我讓晚翠收拾了簡單的行囊,悄無聲息地離開了皇宮。
這座困了我三年的牢籠,我終於,可以離開了。
我去了雁門關。
那裡,有阿兄的衣冠塚。
墓碑前,長滿了青草。
我跪在墓前,將帶來的酒,一壺壺灑在地上。
「阿兄,我來看你了。」
「我為你報仇了。」
「那個害死你的人,已經付出了代價。」
「阿兄,你是不是覺得,我很殘忍?」
「可是意意真的好想你啊」
我趴在墓碑上,放聲大哭。
這三年來所有的隱忍、痛苦、仇恨,在這一刻,儘數化作了淚水。
哭到最後,我眼前一黑,徹底失去了意識。
再次醒來,我躺在一間陌生的房間裡。
房間的陳設很簡單,卻很乾淨。
一個穿著粗布衣衫的婦人見我醒來,驚喜地喊道:「先生,她醒了!」
很快,一個揹著藥箱的白髮郎中走了進來。
他為我把了脈,捋著鬍鬚,點了點頭。
「脈象雖弱,但已無大礙。隻是姑娘你身子虧空得厲害,又鬱結於心,還需好生靜養纔是。」
我向他們道了謝,才知道,是他們在我昏倒在墓前後,救了我。
我就這樣,在他們家住了下來。
這是一個很普通的小村莊,就在雁門關下。
村裡的人很淳樸,他們不知道我的身份,隻當我是個來祭拜親人的孤女。
我漸漸地,融入了這裡的生活。
我會幫大嬸曬草藥,會聽大叔講他們年輕時在鎮北軍當兵的故事,會教村裡的孩子們讀書寫字。
我的身體,在這樣平靜的日子裡,一點點好了起來。
隻是,每到夜深人靜的時候,我還是會做夢。
夢裡,有兩個身影,總是交替出現。
一個是阿兄,他笑著對我說:「意意,往前走,彆回頭。」
另一個,是柳長安。
他穿著那身染血的龍袍,站在不遠處,隻是看著我,眼神悲傷。
「意意,黃泉路上,彆走太快,等等朕。

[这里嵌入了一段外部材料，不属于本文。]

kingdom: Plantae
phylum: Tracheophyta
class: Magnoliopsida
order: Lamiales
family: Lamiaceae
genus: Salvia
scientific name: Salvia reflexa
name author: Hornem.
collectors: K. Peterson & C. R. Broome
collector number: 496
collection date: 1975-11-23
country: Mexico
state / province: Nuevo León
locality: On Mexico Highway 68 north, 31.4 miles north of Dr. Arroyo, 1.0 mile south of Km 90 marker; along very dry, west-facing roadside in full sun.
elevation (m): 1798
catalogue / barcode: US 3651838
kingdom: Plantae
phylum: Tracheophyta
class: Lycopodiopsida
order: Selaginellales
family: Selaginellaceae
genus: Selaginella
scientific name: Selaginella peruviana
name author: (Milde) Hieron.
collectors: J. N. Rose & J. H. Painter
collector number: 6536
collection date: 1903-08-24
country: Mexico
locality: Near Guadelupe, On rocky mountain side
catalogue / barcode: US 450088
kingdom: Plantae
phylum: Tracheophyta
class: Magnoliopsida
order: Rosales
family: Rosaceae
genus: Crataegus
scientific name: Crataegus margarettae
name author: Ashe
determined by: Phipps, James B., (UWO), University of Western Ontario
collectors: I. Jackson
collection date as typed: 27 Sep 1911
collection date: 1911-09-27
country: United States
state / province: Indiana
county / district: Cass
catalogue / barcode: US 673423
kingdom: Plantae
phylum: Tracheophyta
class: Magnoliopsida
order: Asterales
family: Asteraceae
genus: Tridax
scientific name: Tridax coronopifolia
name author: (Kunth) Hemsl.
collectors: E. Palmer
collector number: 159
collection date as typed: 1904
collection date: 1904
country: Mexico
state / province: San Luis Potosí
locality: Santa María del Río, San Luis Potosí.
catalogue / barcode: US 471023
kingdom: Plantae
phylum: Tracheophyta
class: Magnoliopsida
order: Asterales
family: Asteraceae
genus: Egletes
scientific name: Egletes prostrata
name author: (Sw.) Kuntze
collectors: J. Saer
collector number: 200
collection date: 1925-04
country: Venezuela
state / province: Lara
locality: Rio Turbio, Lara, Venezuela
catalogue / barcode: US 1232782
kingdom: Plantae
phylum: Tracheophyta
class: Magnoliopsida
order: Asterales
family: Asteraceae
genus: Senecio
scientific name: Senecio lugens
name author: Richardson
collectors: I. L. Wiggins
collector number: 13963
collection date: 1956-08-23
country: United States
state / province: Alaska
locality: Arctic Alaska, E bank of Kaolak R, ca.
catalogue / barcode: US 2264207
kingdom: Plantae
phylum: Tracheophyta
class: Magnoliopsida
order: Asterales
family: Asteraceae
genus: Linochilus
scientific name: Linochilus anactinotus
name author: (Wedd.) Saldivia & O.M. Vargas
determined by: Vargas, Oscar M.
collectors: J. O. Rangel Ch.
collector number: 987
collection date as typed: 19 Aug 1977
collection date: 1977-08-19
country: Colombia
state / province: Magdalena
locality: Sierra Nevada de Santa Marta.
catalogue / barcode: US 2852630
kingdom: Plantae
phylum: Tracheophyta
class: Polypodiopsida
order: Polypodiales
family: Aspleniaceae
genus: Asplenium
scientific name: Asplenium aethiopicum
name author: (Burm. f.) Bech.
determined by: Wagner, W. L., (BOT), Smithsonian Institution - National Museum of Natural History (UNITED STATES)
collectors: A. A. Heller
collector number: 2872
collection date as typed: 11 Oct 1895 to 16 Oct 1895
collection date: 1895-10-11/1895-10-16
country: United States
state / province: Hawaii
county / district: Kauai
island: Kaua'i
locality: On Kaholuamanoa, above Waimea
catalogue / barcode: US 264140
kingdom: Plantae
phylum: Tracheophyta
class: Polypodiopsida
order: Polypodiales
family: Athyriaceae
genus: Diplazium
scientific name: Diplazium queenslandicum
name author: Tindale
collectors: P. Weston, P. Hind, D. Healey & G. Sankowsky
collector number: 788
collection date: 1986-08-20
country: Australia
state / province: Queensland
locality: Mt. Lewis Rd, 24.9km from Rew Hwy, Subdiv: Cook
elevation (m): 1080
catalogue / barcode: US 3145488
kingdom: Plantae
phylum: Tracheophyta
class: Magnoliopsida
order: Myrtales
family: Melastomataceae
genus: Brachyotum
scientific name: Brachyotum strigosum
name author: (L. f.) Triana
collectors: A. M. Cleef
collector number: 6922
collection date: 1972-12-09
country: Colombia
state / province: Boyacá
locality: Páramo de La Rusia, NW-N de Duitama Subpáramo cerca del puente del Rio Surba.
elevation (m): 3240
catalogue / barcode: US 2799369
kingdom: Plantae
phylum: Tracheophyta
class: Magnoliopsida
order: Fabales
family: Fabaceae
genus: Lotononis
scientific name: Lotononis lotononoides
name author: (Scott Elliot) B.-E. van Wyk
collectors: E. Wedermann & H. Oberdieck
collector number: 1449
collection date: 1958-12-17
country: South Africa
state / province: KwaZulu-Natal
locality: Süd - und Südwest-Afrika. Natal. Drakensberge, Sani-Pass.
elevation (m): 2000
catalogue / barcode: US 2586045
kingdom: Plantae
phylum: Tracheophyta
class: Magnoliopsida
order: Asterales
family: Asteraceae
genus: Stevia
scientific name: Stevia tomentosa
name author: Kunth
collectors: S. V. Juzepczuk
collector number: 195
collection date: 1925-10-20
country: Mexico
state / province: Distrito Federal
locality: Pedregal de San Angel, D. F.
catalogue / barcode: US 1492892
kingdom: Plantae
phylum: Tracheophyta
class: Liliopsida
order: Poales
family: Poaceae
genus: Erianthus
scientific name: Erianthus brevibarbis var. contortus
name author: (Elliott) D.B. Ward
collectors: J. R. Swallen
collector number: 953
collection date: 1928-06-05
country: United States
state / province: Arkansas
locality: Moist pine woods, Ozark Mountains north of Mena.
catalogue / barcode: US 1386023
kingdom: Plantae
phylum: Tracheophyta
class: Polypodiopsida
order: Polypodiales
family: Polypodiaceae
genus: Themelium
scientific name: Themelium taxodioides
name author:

」
每次從夢中驚醒,我都會分不清,自己究竟身在何處。
這天,我去山上采藥,回來時,卻看到村口停著一輛華麗的馬車。
幾個衣著華貴的侍衛,正緊張地守在馬車旁。
村民們遠遠地看著,不敢靠近。
我心中一動,有種不好的預感。
就在這時,車簾被掀開。
一個穿著錦衣的少年,從車上跳了下來。
他看到我,眼睛一亮,快步向我跑來。
「皇姐!」
我愣住了。
這個少年,是柳長安最小的弟弟,六皇子,柳長寧。
也是如今,被秦嶽和一眾老臣扶持上位的新君。
「你怎麼會來這裡?」我皺眉。
「我來接你回家。」柳長寧看著我,眼神真誠,「皇姐,我知道你受了很多委屈。皇兄他他臨終前,留了一封信給我。」
他從懷中,取出一封信,遞給我。
信封上,冇有署名。
我遲疑著,接了過來。
開啟信,裡麵隻有短短幾行字。
字跡潦草,卻力透紙背。
「意意親啟:」
「朕知你恨朕,此生無解。然,朕不悔。不悔遇見你,不悔愛上你,亦不悔為你而死。」
「江山萬裡,非我所願。唯願卿安,歲歲無憂。」
「若有來生,願為沈知行。不為帝王,隻為阿兄。」
信紙,從我指尖滑落。
我的眼淚,再也控製不住,潸然落下。
柳長安
你這個傻子。
徹頭徹尾的,大傻子。
柳長寧看著我,小心翼翼地問:「皇姐,你還願意跟我回去嗎?」
我搖了搖頭,擦乾眼淚。
我抬頭,看著雁門關外,那片遼闊的天空。
「不了。」我輕聲說,「這裡,纔是我的家。」
我的一生,被仇恨裹挾了太久。
如今,大仇得報,恩怨兩清。
我不想再回到那個金絲牢籠裡去。
我想,為自己,活一次。
柳長寧冇有再勸我。
他隻是深深地看了我一眼,然後跪下,向我行了一個大禮。
「皇姐保重。」
馬車走了。
村莊,又恢複了往日的寧靜。
我回到我那間小小的院子裡,晚翠正在為我熬藥。
藥香嫋嫋,混著院子裡花草的清香,讓人心安。
我坐在院中的石凳上,看著天邊的夕陽,將整個天空染成了溫暖的橘紅色。
我想,阿兄是對的。
人,總要往前走,不能回頭。
至於柳長安
若真有來生,我希望,我們再也不要相見。